When you're treating a massage client, you want each touch to provide relief from pain and stress. The last thing you ever want to do when you're treating a client is to tickle him or her, especially if you're a new therapist and are a little anxious about how to treat your clients. While some clients you treat won't be the least bit tickly, there will likely be others who are very sensitive to being tickled. For such individuals, touching even in places that aren't traditionally associated with being ticklish can be a problem. Here are three strategies that you can use to avoid inadvertently tickling your clients.
Keep Your Pressure Firm
A touch can get tickly when it gets lighter. While some people may enjoy the sensation of their massage therapist's fingers gently being dragged over their skin, this movement can be very tickly for others. By keeping your pressure firm, you'll do a better job of avoiding tickling your clients. Light pressure is something to avoid, anyway. When your pressure is overly light, you're doing little to actually work out the knots in your clients' muscles. Although you don't want to go too firm with your pressure, remembering the techniques that you learned in school will be beneficial.
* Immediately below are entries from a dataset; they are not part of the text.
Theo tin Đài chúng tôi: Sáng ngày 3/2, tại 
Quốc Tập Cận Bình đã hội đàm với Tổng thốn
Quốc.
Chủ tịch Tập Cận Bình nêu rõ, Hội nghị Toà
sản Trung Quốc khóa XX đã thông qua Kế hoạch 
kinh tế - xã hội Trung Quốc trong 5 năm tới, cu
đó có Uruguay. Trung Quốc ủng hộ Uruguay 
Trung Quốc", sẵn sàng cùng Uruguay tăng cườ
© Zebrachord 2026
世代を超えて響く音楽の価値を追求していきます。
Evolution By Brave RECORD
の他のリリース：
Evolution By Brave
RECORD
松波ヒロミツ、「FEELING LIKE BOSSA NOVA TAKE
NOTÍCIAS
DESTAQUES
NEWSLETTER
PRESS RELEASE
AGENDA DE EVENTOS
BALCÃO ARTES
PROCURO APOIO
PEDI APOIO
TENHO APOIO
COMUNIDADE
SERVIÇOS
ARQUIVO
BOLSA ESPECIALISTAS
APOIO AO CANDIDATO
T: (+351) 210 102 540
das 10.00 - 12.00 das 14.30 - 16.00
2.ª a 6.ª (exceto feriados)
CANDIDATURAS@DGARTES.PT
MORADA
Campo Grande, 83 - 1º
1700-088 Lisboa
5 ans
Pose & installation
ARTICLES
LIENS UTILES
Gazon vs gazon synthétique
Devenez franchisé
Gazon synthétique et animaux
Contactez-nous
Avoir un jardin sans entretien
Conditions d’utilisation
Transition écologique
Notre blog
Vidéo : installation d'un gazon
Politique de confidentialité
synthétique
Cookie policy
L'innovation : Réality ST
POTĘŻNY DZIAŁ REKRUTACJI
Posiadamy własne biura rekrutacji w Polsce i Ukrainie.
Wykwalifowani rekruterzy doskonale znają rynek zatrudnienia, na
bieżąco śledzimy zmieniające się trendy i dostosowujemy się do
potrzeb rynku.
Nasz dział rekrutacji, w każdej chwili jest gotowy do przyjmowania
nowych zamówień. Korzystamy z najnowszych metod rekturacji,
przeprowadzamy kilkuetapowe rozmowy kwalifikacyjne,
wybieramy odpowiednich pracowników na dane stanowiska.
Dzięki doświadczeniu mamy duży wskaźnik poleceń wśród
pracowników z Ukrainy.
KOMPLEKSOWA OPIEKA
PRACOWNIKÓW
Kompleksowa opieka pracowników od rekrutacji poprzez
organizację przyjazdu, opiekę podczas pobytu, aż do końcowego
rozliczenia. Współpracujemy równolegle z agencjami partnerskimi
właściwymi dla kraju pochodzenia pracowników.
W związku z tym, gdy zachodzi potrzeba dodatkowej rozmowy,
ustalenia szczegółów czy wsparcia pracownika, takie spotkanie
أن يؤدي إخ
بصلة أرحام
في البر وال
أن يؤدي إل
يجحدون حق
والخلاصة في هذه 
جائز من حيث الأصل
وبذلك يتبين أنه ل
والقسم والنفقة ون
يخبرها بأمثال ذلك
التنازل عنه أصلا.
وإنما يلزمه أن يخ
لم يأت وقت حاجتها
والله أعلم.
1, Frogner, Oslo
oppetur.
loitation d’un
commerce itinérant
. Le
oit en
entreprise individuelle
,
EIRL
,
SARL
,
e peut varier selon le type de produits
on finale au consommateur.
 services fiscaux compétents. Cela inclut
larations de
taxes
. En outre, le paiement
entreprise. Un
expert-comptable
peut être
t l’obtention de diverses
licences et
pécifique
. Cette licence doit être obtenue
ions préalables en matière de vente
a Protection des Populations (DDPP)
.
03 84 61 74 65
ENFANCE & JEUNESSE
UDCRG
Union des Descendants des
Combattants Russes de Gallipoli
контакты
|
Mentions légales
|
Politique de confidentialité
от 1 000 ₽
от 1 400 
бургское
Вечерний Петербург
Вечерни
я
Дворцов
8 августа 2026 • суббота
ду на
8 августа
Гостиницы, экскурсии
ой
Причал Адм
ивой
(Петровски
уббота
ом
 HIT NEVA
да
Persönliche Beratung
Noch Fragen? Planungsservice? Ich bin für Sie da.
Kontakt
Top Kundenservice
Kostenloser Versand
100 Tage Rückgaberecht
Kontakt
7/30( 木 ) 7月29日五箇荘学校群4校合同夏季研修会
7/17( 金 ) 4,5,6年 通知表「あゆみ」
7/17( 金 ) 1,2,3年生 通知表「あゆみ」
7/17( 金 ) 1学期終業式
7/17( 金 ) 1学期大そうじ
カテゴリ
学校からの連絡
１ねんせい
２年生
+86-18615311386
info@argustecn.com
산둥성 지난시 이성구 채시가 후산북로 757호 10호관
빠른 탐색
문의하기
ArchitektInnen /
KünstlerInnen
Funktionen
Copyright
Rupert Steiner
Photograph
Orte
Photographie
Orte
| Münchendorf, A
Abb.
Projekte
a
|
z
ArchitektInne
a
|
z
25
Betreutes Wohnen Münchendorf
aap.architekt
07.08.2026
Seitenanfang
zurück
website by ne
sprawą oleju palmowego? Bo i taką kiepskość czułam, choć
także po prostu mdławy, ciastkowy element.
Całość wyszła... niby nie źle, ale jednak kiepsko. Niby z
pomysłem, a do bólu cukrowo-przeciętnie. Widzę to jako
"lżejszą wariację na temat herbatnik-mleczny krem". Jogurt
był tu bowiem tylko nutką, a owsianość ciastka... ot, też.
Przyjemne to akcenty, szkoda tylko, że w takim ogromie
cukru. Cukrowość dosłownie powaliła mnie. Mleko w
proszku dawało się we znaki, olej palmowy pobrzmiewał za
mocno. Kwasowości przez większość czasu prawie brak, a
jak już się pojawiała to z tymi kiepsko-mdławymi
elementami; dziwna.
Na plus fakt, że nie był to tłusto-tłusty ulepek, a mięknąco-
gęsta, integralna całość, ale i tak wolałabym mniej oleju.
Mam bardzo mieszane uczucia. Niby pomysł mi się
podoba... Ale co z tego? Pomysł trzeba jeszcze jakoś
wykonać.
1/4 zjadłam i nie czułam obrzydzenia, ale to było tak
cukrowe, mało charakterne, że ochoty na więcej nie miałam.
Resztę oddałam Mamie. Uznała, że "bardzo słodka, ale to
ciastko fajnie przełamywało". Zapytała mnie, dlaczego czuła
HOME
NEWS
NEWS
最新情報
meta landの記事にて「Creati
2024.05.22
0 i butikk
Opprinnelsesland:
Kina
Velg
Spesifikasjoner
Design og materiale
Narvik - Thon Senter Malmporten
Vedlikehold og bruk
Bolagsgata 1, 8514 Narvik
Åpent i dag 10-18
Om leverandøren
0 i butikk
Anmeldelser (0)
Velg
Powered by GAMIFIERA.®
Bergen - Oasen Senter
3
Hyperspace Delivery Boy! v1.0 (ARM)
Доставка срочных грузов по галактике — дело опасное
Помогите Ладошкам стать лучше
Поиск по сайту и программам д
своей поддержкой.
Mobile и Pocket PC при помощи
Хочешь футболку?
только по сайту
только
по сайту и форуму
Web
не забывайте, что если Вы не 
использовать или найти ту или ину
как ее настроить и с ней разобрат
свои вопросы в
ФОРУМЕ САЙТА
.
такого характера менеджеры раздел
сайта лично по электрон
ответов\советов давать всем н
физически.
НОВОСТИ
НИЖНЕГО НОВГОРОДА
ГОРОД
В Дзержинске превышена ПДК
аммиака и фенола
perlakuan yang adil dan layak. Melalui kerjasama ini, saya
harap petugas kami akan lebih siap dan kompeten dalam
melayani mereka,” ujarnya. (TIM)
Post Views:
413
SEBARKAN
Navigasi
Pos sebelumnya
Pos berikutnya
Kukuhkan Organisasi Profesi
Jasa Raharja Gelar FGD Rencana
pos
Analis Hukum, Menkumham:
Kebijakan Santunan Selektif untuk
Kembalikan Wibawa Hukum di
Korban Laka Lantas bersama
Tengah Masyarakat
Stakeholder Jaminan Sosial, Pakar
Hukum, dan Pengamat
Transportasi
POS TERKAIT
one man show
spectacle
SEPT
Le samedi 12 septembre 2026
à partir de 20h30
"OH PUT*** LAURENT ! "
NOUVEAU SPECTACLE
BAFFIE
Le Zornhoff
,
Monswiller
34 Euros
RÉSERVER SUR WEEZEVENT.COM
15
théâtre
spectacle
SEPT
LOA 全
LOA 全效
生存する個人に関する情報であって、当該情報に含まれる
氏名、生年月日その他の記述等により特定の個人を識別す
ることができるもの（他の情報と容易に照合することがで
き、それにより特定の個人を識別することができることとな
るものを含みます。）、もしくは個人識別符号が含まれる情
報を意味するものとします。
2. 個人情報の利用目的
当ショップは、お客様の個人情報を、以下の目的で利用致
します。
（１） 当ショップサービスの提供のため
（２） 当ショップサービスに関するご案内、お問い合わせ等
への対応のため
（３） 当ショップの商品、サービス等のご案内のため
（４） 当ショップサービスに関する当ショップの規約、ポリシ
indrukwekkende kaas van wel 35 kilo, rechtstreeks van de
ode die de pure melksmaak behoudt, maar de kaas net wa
Communicate With The Client
There are a number of areas of the body in which lots of people are ticklish. This can include the soles of the feet, the ribs, and the underarms. Sometimes, you won't be treating these areas — but you may be treating other areas that someone finds ticklish. The important thing to remember is to always communicate with your client. Asking the client if he or she is ticklish in a unusual part of the body, or empowering him or her to let you know if a particular touch feels tickling, can help you to avoid bothering your client in this manner.
Keep Your Sleeves Rolled Up
If you wear a long-sleeved shirt with loose sleeves, your cuffs may gently drag across a client's skin while you work on a particular part of the body. You might not notice this, because you're busy working on the muscles, but the light contact of the fabric could be ticklish and reduce the enjoyment of the massage. It's a good idea to either wear short-sleeved shirts when you're treating your clients or to always roll up your sleeves before you begin the therapeutic massage therapy session.